What helped was that the members of the GST Council - the Union finance minister as well as State finance ministers - were prepared to take quick decisions to sort out problems as they came up. The GST Council meetings moved swiftly to resolve most problems, whether it meant tweaking rates or changing the reporting requirements and a few rules to make sure that GST would not prove to be a burden. The GST Seva Kendras also helped to sort out the issues of the small- and medium-sized businesses.
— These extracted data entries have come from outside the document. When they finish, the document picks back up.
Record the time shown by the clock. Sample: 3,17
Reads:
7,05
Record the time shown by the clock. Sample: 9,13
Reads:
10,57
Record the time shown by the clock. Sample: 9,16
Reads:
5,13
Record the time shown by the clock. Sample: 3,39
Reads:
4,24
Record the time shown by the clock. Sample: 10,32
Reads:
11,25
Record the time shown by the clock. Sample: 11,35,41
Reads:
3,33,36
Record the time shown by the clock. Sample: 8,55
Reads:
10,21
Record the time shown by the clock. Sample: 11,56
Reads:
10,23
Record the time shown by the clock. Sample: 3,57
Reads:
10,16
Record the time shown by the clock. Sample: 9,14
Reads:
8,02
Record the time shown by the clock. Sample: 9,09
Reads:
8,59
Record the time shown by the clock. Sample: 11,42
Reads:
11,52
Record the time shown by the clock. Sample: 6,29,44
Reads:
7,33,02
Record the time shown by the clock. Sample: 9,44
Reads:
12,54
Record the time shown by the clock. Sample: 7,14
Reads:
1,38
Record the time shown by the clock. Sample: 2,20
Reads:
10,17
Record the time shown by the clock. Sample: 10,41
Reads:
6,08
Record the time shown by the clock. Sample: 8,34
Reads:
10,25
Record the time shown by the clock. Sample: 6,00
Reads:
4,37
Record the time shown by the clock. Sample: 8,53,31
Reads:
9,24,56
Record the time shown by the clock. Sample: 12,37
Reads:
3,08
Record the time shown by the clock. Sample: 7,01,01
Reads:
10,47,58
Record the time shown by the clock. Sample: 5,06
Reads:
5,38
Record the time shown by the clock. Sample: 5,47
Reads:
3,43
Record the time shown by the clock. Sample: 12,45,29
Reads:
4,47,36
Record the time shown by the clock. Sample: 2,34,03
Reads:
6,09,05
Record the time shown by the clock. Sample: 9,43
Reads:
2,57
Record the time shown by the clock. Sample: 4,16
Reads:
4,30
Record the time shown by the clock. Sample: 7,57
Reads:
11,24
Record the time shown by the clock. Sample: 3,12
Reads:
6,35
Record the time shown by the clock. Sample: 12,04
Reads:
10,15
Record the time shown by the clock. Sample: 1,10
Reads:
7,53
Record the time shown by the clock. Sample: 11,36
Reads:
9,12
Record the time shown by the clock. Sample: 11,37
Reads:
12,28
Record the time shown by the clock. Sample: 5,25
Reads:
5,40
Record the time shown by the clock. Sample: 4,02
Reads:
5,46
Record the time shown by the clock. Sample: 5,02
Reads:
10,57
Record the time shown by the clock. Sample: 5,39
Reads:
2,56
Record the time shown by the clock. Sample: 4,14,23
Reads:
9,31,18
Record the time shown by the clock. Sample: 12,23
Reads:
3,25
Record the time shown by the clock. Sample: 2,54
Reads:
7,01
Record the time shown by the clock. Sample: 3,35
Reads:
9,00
The bigger companies, which were preparing for the GST rollout for over a year, took the changeover in their stride. They were very happy with GST, because the tax system would cut out the advantage that smaller players operating informally and evading taxes enjoyed. The small- and medium-sized firms had to deal with a fair amount of disruption in their businesses, because the GST system not only increased their cost of compliance but also hit cash flow cycles. Moreover, as rules and rates kept changing rapidly on the basis of feedback in the first few months, the firms had to keep changing the prices they were charging. Exporters were hit hard because refunds became a problem. Some of these problems have since been fixed. The issue of too many and too complex returns has been sorted out partially - the matching of invoices is yet to start and that is a relief for companies. The GST network has also stabilised.
However, the refund problem is still not over and that is hurting many small and medium companies. Litigation is also on the rise as companies and tax officials grapple with the new system. Meanwhile, from the Union government's point of view, the tax buoyancy is still to materialise, which means they cannot spend as much as they would like in the run up to the general elections next year.
GST has not led to a collapse of businesses as many critics had warned. But it has caused enough disruption and companies are only now beginning to get back to business as normal.
Over the next year, if the tax collections rise enough for the government to feel comfortable, one can expect a rationalisation of the rates. But that is still some while away probably.